Цитаты из книги «Игра в бисер», страница 3
Если музыка деградировала, то это бывало верным признаком гибели правления и государства.
Деятельность примиряет с любой ситуацией.
Поэтому музыка благоустроенного века спокойна и радостна, а правление ровно. Музыка неспокойного века взволнованна и яростна, а правление ошибочно. Музыка гибнущего государства сентиментальна и печальна, а его правительство в опасности.
Чтобы человек пожелал спасения и спасительной веры, чтобы он перестал радоваться мудрости и гармонии своих мыслей и взял на себя великую смелость поверить в чудо спасения, для этого надо сперва, чтобы ему пришлось плохо, очень плохо, чтобы он изведал горечь и отчаяние, оказался в безвыходном положении.

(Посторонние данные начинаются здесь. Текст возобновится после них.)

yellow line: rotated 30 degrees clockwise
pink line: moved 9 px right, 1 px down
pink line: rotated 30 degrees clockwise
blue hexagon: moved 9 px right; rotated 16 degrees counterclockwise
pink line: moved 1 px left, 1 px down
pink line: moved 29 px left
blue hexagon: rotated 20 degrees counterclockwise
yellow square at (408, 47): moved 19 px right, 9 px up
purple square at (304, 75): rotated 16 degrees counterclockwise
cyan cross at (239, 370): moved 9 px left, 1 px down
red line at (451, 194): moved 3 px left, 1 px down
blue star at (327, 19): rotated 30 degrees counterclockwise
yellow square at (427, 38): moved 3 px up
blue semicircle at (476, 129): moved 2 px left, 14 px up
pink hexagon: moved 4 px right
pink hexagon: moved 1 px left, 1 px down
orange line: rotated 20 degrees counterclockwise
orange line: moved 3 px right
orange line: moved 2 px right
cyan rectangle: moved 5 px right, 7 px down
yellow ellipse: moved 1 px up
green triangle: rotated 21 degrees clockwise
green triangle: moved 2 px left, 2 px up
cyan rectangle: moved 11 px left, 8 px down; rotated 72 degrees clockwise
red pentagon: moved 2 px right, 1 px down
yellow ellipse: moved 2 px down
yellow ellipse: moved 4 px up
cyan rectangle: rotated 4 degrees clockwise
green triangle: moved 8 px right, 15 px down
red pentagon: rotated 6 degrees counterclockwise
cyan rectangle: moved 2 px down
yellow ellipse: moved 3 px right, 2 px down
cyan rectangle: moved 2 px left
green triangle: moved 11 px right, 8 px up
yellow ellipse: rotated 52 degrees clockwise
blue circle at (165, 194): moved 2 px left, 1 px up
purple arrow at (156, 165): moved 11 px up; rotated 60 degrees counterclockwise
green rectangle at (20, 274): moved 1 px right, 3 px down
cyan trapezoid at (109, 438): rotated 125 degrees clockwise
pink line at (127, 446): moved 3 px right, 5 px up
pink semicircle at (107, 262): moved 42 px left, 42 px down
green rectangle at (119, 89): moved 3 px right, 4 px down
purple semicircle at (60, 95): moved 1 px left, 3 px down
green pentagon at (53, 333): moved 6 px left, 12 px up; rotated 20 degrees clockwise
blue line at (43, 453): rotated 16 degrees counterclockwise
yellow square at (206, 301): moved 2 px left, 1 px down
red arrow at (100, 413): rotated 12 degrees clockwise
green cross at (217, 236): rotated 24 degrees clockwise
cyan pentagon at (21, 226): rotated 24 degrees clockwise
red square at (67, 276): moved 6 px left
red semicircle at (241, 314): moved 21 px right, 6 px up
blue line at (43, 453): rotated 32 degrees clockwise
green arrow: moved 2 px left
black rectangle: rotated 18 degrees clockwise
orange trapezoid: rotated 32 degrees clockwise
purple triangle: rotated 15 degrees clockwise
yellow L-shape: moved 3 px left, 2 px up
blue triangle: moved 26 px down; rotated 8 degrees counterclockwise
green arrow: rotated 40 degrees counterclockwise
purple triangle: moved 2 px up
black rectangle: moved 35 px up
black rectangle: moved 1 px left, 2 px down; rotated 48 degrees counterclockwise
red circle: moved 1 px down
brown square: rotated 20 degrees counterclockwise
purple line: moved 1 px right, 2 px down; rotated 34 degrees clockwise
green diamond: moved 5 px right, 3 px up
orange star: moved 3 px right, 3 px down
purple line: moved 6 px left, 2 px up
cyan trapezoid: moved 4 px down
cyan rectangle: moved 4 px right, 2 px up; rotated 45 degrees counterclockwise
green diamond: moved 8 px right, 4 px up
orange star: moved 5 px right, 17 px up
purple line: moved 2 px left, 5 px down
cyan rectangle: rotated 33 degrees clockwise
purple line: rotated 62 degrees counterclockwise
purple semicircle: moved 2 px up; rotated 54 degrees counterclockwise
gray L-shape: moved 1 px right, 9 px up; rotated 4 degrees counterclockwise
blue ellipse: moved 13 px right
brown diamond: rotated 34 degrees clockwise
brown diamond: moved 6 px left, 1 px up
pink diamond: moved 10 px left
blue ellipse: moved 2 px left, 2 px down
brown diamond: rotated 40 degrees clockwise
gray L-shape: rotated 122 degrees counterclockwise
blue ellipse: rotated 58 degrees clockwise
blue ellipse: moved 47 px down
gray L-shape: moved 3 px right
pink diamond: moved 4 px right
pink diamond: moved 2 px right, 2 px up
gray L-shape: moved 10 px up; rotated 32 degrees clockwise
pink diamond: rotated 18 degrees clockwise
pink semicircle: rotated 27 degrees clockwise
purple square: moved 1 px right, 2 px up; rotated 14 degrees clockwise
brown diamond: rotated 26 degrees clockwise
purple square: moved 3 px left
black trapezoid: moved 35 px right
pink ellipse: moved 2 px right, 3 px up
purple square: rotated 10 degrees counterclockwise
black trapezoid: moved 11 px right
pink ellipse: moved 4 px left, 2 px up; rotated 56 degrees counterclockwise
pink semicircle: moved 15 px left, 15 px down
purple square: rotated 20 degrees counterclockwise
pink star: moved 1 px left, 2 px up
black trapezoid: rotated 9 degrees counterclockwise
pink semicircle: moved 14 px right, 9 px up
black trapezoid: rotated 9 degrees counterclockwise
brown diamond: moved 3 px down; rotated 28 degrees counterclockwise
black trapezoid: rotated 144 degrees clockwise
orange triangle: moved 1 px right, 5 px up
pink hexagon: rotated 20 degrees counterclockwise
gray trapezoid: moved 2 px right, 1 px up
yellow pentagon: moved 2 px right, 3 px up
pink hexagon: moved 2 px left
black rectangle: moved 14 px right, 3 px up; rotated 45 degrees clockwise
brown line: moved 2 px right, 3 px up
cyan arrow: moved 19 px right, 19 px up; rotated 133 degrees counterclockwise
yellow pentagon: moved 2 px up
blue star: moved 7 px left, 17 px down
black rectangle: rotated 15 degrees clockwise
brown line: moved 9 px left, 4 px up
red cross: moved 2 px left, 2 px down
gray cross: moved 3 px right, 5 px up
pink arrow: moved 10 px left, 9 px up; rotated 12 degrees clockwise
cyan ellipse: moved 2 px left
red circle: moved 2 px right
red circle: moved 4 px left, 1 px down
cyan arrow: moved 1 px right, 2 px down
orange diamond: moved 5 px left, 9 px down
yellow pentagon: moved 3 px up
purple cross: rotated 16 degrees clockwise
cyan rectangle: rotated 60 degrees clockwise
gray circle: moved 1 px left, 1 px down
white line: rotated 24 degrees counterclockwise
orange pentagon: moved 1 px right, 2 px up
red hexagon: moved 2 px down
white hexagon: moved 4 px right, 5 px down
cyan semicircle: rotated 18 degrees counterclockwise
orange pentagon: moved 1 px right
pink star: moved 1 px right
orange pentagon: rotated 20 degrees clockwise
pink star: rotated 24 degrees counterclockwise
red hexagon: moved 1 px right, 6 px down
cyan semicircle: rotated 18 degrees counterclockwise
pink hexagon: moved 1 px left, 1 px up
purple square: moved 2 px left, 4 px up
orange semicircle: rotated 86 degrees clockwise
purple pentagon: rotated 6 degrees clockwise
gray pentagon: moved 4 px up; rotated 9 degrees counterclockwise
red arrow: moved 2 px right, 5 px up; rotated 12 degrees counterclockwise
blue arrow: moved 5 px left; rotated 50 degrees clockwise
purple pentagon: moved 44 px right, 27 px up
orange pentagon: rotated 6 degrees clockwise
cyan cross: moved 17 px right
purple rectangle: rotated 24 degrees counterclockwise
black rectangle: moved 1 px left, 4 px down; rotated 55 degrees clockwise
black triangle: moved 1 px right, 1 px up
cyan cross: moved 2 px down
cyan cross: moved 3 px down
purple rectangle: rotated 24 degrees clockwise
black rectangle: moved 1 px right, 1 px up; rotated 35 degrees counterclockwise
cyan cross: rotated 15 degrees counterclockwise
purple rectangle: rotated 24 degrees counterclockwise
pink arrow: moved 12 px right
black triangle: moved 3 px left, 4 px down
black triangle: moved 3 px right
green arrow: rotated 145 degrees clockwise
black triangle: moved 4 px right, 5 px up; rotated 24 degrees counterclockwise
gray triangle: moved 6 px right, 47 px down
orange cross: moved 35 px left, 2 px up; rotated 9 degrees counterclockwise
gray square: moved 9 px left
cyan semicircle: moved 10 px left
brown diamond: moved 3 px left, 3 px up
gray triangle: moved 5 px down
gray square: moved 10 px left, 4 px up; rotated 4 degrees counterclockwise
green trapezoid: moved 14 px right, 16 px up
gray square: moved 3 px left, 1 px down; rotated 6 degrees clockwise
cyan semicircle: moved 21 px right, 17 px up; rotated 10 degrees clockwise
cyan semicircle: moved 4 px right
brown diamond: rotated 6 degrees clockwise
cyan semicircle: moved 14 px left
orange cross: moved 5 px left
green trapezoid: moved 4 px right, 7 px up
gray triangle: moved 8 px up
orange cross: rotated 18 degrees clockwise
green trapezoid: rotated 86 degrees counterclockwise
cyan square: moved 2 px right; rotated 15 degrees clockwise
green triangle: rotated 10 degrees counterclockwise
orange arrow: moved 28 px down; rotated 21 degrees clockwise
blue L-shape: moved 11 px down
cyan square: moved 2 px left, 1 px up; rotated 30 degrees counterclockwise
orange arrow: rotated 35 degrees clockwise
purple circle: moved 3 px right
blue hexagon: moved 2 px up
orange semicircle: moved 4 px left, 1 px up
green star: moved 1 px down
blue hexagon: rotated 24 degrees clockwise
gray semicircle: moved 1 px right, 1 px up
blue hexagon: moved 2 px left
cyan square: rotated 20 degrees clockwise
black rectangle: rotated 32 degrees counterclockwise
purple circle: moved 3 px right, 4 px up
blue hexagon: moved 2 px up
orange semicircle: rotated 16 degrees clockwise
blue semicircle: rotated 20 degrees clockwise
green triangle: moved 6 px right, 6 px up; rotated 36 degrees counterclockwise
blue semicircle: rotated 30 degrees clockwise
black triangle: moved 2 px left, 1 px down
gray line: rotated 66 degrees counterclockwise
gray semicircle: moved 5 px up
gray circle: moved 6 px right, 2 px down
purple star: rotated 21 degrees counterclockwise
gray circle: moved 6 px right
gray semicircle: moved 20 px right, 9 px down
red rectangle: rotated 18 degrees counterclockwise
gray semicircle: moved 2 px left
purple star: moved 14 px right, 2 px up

Пристанищ не искать, не приживаться,
Ступенька за ступенькой, без печали,
Шагать вперед, идти от дали к дали,
Все шире быть, все выше подниматься
Итак, путь его шел по кругу, или по эллипсу, или по спирали, как угодно, только не по прямой, ибо прямолинейность была явно свойственна лишь геометрии, а не природе жизни
Он был по горло сыт этими миражами, этим демоническим сплетением событий,
радостей и страданий, от которых сжималось сердце и стыла кровь и которые потом вдруг оказывались майей, и оставляли тебя в дураках, он был по горло сыт всем, ему уже не нужно было ни жены, ни ребенка, ни престола, ни победы, ни счастья, ни ума, ни власти, ни добродетели. Ничего ему не нужно было, кроме покоя, кроме конца, ничего ему не хотелось, хотелось только остановить и уничтожить это вечно вертящееся колесо, эту бесконечную вереницу картин. Он хотел остановить и уничтожить себя самого, как хотел этого тогда, когда в
той последней битве бросался на врагов, раздавал и принимал удары, наносил и получал раны, пока не рухнул. Но что потом? Потом будет пауза обморока, или забытья, или смерти. А сразу же после этого ты снова очнешься, снова должен будешь вбирать в себя сердцем потоки жизни, а глазами страшную, прекрасную, ужасную череду картин, бесконечно, неотвратимо, до следующего обморока, до следующей смерти. Но она, может быть, лишь пауза, лишь короткая, крошечная передышка, а потом все пойдет дальше, и ты снова будешь одной из тысяч фигур в дикой, хмельной, отчаянной пляске жизни. Увы, прекратить это нельзя было,
конца этому не было.
"Тот мастер Игры или учитель, который пекся бы прежде всего о близости к "сокровенному смыслу", был бы очень плохим учителем. Я, например, признаться, за всю жизнь не сказал своим ученикам ни слова о "смысле" музыки; если он есть, то он во мне не нуждается. Зато я всегда придавал большое значение тому, чтобы мои ученики хорошенько считали восьмые и шестнадцатые. Будешь ли ты учителем, ученым или музыкантом, благоговей перед "смыслом", но не думай, что его можно преподать. Из-за своих потуг преподать "смысл" философы истории загубили половину мировой истории, положили начало фельетонной эпохе и половины в потоках пролитой крови. И если бы я должен был знакомить учеников, например, с Гомером или греческими трагиками, я не пытался бы внушать им, что поэзия - это проявление божественного начала, а постарался бы открыть им доступ к поэзии через тонкое знание ее языковых и ритмических средств. Дело учителя и ученого - изучать такие средства, беречь традиции, соблюдать чистоту методов, а не вырывать и форсировать те неописуемые ощущения, которые достаются в удел избранным, кстати сказать, страдальцам и жертвам".
Чем сильнее личность, тем предосудительней произвол.
Впрочем, мы ведь не знаем сокровенного и не должны забывать, что писание истории при всей трезвости и при всем желании быть объективным все-таки остается сочинительством и ее третье измерение – вымысел.